Among the entries below, how many lines contain the string "within"? Reply with that number alone.

● RECORDS PROVIDED

"""

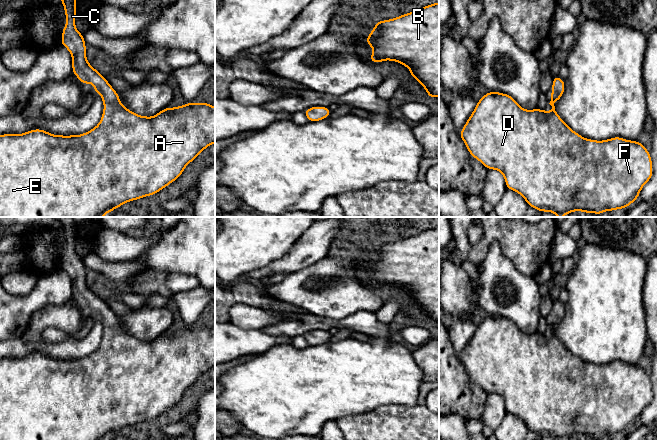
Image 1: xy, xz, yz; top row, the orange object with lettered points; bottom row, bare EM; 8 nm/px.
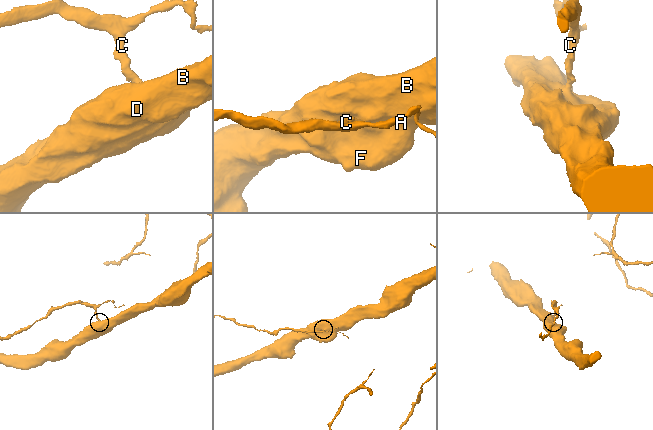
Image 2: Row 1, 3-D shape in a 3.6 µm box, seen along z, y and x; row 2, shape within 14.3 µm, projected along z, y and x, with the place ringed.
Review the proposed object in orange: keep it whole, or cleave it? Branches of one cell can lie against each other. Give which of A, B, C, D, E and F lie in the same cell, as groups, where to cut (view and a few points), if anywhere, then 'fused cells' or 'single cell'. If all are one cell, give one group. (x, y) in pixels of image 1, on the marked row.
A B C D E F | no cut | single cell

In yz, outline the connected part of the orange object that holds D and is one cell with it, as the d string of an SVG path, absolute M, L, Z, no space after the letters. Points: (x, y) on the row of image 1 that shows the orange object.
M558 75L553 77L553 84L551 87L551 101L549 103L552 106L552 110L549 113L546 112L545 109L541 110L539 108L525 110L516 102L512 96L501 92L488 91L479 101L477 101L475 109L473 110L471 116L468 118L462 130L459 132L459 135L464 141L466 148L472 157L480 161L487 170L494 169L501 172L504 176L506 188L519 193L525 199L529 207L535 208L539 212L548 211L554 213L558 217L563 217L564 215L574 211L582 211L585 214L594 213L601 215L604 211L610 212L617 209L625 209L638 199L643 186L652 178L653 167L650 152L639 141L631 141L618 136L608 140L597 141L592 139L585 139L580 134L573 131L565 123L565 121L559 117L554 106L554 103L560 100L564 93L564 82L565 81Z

"""
"""

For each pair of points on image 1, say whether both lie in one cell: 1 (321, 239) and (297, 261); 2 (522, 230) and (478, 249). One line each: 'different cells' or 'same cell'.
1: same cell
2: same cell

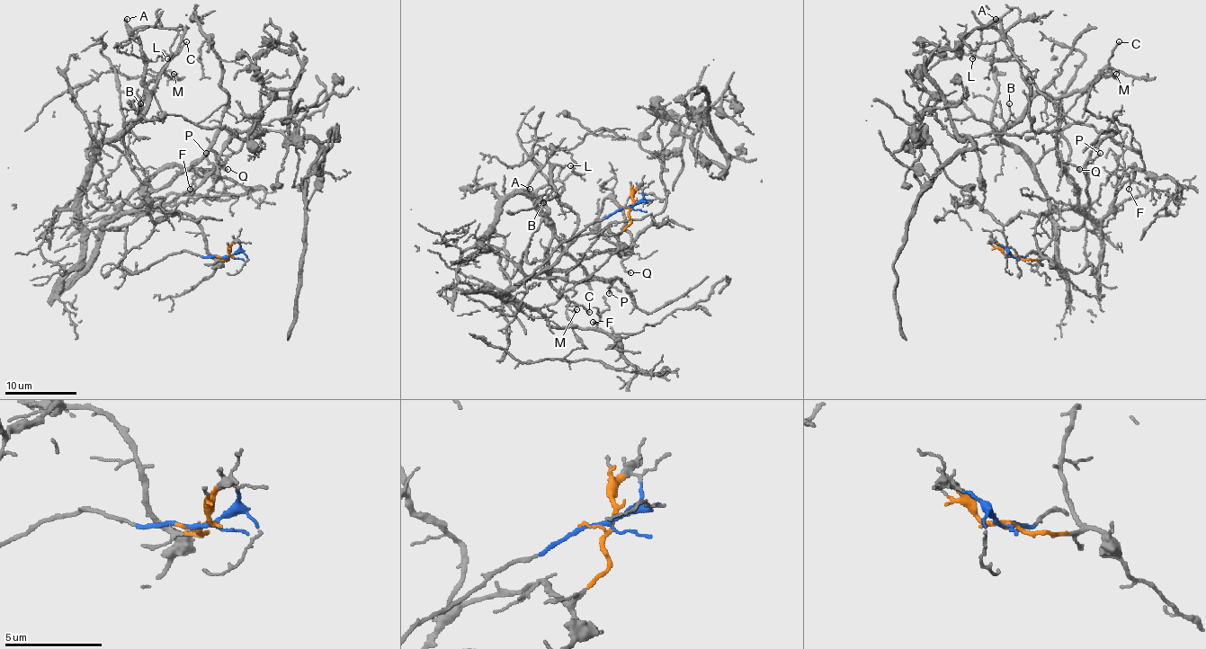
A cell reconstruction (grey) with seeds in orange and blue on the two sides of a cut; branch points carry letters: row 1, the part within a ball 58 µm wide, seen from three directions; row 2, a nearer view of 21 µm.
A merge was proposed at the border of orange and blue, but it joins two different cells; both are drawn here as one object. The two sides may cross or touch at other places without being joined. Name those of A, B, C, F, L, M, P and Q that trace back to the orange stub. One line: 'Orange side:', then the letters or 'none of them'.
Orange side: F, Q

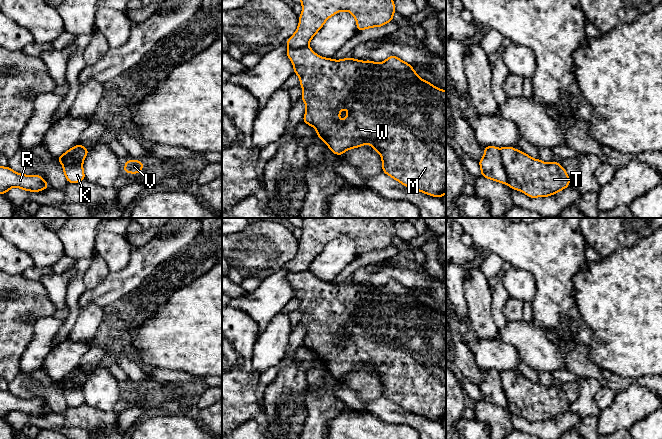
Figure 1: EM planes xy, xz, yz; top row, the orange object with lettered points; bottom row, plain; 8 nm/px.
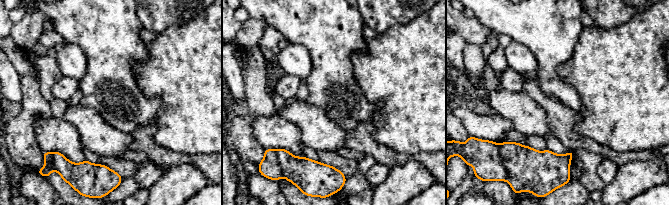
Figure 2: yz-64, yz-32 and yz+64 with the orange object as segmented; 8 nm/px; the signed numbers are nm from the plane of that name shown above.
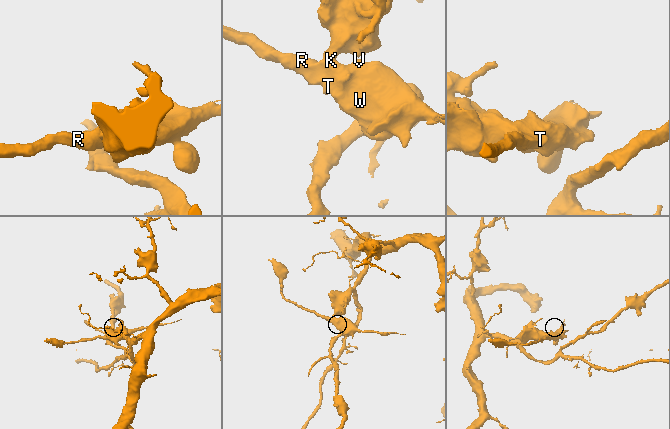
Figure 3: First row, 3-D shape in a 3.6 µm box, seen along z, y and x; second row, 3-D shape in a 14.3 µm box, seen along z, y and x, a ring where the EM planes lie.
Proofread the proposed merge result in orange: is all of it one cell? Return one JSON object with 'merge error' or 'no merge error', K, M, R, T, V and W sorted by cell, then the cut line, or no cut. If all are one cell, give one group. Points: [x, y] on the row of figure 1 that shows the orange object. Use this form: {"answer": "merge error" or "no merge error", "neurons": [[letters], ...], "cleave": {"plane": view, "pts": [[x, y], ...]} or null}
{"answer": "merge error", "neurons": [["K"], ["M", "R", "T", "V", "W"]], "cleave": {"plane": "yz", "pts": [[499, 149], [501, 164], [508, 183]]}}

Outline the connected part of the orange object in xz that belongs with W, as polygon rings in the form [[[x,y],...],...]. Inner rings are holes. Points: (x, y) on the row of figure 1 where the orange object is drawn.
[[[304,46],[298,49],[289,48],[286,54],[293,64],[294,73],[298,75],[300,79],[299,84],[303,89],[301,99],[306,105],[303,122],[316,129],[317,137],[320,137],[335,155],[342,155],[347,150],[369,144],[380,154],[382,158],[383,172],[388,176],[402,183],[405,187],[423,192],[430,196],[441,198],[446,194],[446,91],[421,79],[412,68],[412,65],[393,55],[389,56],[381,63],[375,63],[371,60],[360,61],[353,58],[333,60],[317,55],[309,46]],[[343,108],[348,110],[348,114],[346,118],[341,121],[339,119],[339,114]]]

"""
"""

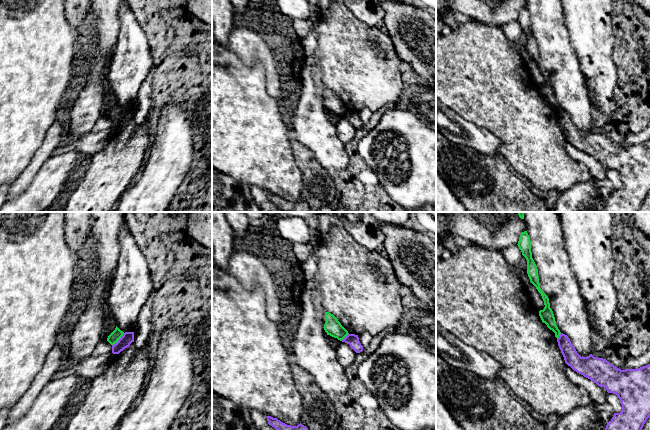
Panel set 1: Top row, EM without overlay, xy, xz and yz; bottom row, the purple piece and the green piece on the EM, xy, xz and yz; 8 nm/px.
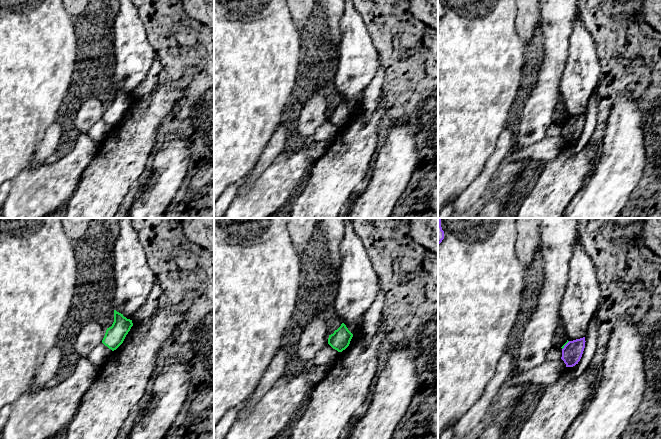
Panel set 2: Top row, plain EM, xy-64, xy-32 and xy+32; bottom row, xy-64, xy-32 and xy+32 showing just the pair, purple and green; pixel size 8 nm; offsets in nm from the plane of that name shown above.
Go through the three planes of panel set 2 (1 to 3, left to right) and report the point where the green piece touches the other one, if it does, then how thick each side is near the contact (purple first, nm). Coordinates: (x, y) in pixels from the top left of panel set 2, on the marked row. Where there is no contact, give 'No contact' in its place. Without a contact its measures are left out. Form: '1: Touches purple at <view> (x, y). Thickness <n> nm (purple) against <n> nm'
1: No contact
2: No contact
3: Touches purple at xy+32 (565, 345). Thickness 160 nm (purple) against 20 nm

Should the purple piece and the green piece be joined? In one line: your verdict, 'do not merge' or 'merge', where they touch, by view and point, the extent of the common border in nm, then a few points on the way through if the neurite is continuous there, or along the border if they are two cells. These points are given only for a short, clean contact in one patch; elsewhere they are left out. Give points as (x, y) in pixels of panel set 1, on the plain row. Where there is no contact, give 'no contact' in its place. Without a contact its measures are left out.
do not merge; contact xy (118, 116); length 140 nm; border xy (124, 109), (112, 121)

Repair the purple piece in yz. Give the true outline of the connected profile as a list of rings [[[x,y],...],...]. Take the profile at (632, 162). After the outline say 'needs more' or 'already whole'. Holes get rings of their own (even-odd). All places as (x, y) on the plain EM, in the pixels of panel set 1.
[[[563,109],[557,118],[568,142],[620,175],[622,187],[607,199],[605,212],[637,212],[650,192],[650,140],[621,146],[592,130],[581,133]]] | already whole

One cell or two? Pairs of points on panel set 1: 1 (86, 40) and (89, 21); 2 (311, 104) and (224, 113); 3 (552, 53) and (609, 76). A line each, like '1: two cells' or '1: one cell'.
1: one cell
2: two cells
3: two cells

"""

● SOLUTION FOR THIS EXERCISE
2